Text provided
════

I made my son cry when I didn’t let him win at Super Smash Bros.
I try to let him win, but if a golden hammer shows up I’m gonna take it, tears be damned. Those things don’t come around often.
I made them a pizza that had hot dogs, macaroni and cheese and French fries on it.
Oops, this one got misplaced from the “huge victories” column.
I hit my son in the face with a football while playing catch.
One could argue that he should have just caught the ball, but whose genes prevented him from doing that in the first place? Checkmate, me.
I put green food coloring in the toilet on St. Patrick’s Day.
Apparently this is a thing now. You put green food coloring in the toilet water and it demonstrates to the kids that a leprechaun has been there and peed in the toilet, and this is supposed to be a good thing. My daughter found out about this at preschool last year and told me excitedly about it over the phone from my wife’s car on the way home.
So, before they arrived home, I did it in their bathroom.
She was elated for exactly three seconds, and then shifted to abject terror at the intrusion on our once-safe home. I spent the next week-plus assuring them that leprechauns are not real and if they were we would have to trust our dogs to kill them.
This is something they don’t tell you to expect when you’re expecting: you will feel like a failure every day.
You will constantly feel like you haven’t done enough for them, and you will feel like the things you have done have been wrong. You will feel like you’re not being the role model they need. You will feel like you’re prioritizing the wrong things in their lives and yours. You will feel like they haven’t gotten enough outside time or story time or exposure to classical music or math tutoring or riboflavin. You will spend evenings after they’ve gone to sleep collapsed on the couch in defeat or lying awake in bed thinking about all the ways you’ve failed them.
And all of these things will happen when you’re doing a good job.
I write this while sitting in a hotel room 500 miles away from my kids on Valentine’s Day. I did not choose to be on this trip, nor was I especially enthused about taking it—it was just a necessary bit of travel for my non-writing job, one that could not be avoided.
Despite knowing this in my heart, it still felt like a failure of parenting to leave them.
My children are rank sentimentalists—a quality they got honest from both mother and father—and they love holidays more than anything. Being away from them, even on a holiday that I’ve never much cared for, felt like a betrayal of their innocent wonder, a failure to be there for them on one of the two dozen most special days of the year.
Before I heading off to a day full of meetings this morning, I opened up my suitcase and found a handwritten note from my six-year-old daughter, carefully written in marker in her blocky childhood scrawl.
“Dear Daddy,
I’m sorry you didn’t get to spend Valentim’s [sic] Day at home. I love you.”
Here’s the other thing they don’t tell you:
Sometimes, it’s worth every single failure.
—Scott Hines (@actioncookbook)
As a cis man, I am not in the position to weigh in first-hand on the Breast vs. Bottle battle, but let me just say this: baby formula was invented to keep babies from dying of malnutrition and anyone who makes you feel bad for using it to keep a baby fed and healthy can fuck right off.
Paternity leave is good! It was not offered at this job, which I no longer work at. A superior at the company proudly recounted to me how he was back at work by noon the day his daughter was born, and all I could think to say was “I believe that about you”.
There are many reasons I appreciate Bluey, but perhaps the most practical reason is that the show has taught my kids to say “oh, biscuits!” when frustrated instead of “goddammit”.
Come for the parenting notes. Stay for the unexpected brief foray into IRA-Thatcher discourse.
I realized I had taught my son how to swear when he was 3. He *loved* all trucks, especially fire trucks. Fire truck t-shirts, wears fire rainboots to daycare every day, the whole deal. We stopped at a red light on the way to daycare one day, the construction site we had been going past finally started to look like the building it would become: a brand new fire station. My son looks over, points, and goes "WHAT IN THE HELL IS THAT??!??"

════

Available data

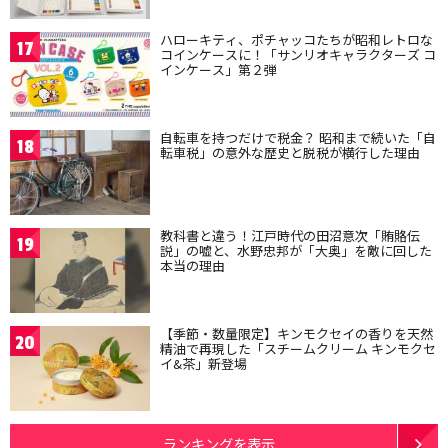
ハローキティ、ポチャッコたちが昭和レトロな
17
コインケースに！「サンリオキャラクターズ コ
インケース」第２弾
自転車を持つだけで税金？ 昭和まで続いた「自
18
転車税」の意外な歴史と脱税が横行した理由
教科書と違う！江戸時代の田沼意次「賄賂伝
19
説」の嘘と、水野忠邦が「大奥」を敵に回した
本当の理由
【季節・数量限定】キンモクセイの香りを天然
20
精油で再現した「スチームクリーム キンモクセ
イ&茶」新登場
ランキングを表示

════

Work instructions
**1.** In the text about parenting, what did the writer find upon opening the suitcase before a day of meetings?
**2.** Reproduce the passage of the text about parenting starting at "Here’s the other" and ending at "fuck right off.".
The listing is separate material, apart from the text about parenting.

Solved tasks
**1.** A handwritten note from the writer's six-year-old daughter, written in marker.

**2.**
Here’s the other thing they don’t tell you:
Sometimes, it’s worth every single failure.
—Scott Hines (@actioncookbook)
As a cis man, I am not in the position to weigh in first-hand on the Breast vs. Bottle battle, but let me just say this: baby formula was invented to keep babies from dying of malnutrition and anyone who makes you feel bad for using it to keep a baby fed and healthy can fuck right off.